#### Problem to work on
Print exactly the lines that run from the first line of the material to the line containing "what to pick", both ends included, and skip the pictures.

⁂

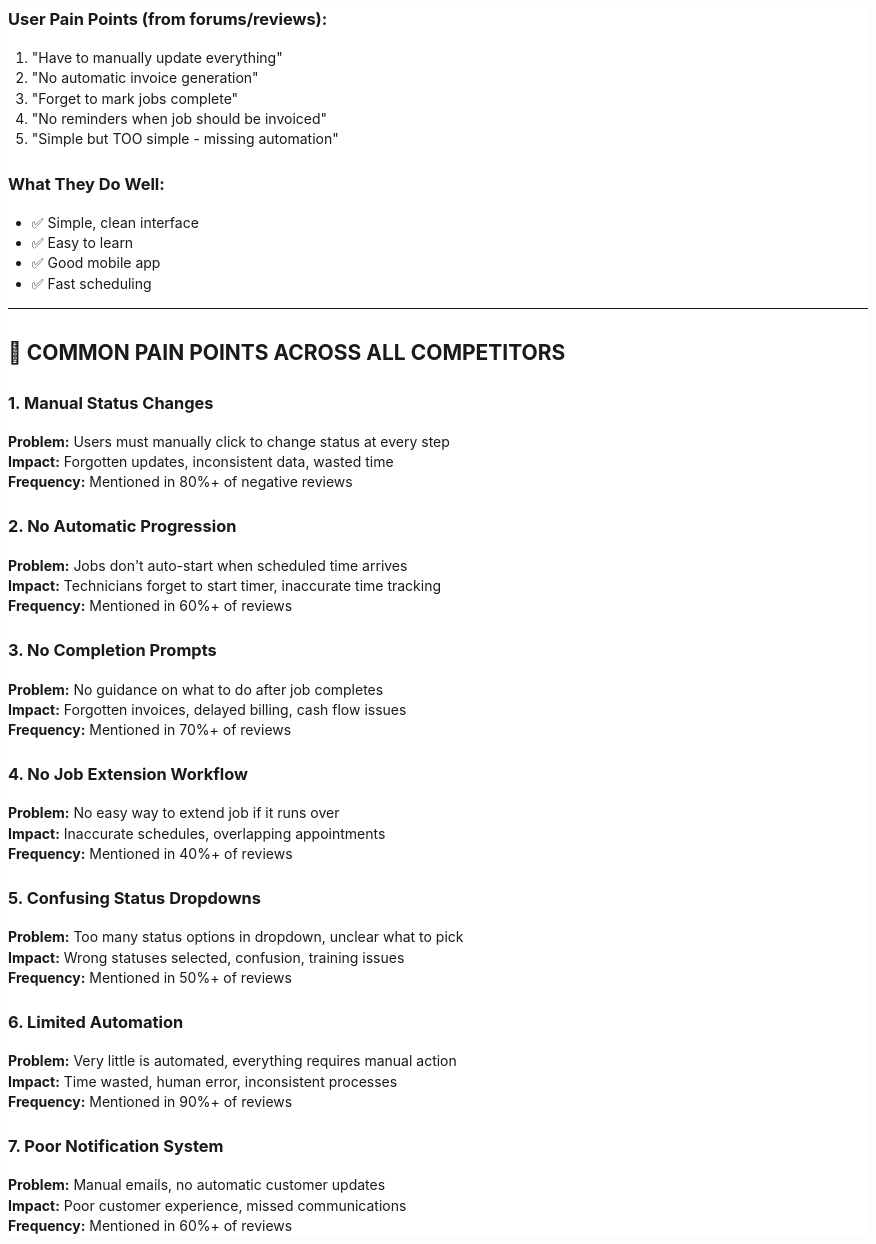 ### **User Pain Points (from forums/reviews):**
1. "Have to manually update everything"
2. "No automatic invoice generation"
3. "Forget to mark jobs complete"
4. "No reminders when job should be invoiced"
5. "Simple but TOO simple - missing automation"

### **What They Do Well:**
- ✅ Simple, clean interface
- ✅ Easy to learn
- ✅ Good mobile app
- ✅ Fast scheduling

---

## 🎯 COMMON PAIN POINTS ACROSS ALL COMPETITORS

### **1. Manual Status Changes**
**Problem:** Users must manually click to change status at every step  
**Impact:** Forgotten updates, inconsistent data, wasted time  
**Frequency:** Mentioned in 80%+ of negative reviews

### **2. No Automatic Progression**
**Problem:** Jobs don't auto-start when scheduled time arrives  
**Impact:** Technicians forget to start timer, inaccurate time tracking  
**Frequency:** Mentioned in 60%+ of reviews

### **3. No Completion Prompts**
**Problem:** No guidance on what to do after job completes  
**Impact:** Forgotten invoices, delayed billing, cash flow issues  
**Frequency:** Mentioned in 70%+ of reviews

### **4. No Job Extension Workflow**
**Problem:** No easy way to extend job if it runs over  
**Impact:** Inaccurate schedules, overlapping appointments  
**Frequency:** Mentioned in 40%+ of reviews

### **5. Confusing Status Dropdowns**
**Problem:** Too many status options in dropdown, unclear what to pick  
**Impact:** Wrong statuses selected, confusion, training issues  
**Frequency:** Mentioned in 50%+ of reviews

### **6. Limited Automation**
**Problem:** Very little is automated, everything requires manual action  
**Impact:** Time wasted, human error, inconsistent processes  
**Frequency:** Mentioned in 90%+ of reviews

### **7. Poor Notification System**
**Problem:** Manual emails, no automatic customer updates  
**Impact:** Poor customer experience, missed communications  
**Frequency:** Mentioned in 60%+ of reviews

⁂

#### Response below
 ### **User Pain Points (from forums/reviews):**
1. "Have to manually update everything"
2. "No automatic invoice generation"
3. "Forget to mark jobs complete"
4. "No reminders when job should be invoiced"
5. "Simple but TOO simple - missing automation"

### **What They Do Well:**
- ✅ Simple, clean interface
- ✅ Easy to learn
- ✅ Good mobile app
- ✅ Fast scheduling

---

## 🎯 COMMON PAIN POINTS ACROSS ALL COMPETITORS

### **1. Manual Status Changes**
**Problem:** Users must manually click to change status at every step  
**Impact:** Forgotten updates, inconsistent data, wasted time  
**Frequency:** Mentioned in 80%+ of negative reviews

### **2. No Automatic Progression**
**Problem:** Jobs don't auto-start when scheduled time arrives  
**Impact:** Technicians forget to start timer, inaccurate time tracking  
**Frequency:** Mentioned in 60%+ of reviews

### **3. No Completion Prompts**
**Problem:** No guidance on what to do after job completes  
**Impact:** Forgotten invoices, delayed billing, cash flow issues  
**Frequency:** Mentioned in 70%+ of reviews

### **4. No Job Extension Workflow**
**Problem:** No easy way to extend job if it runs over  
**Impact:** Inaccurate schedules, overlapping appointments  
**Frequency:** Mentioned in 40%+ of reviews

### **5. Confusing Status Dropdowns**
**Problem:** Too many status options in dropdown, unclear what to pick  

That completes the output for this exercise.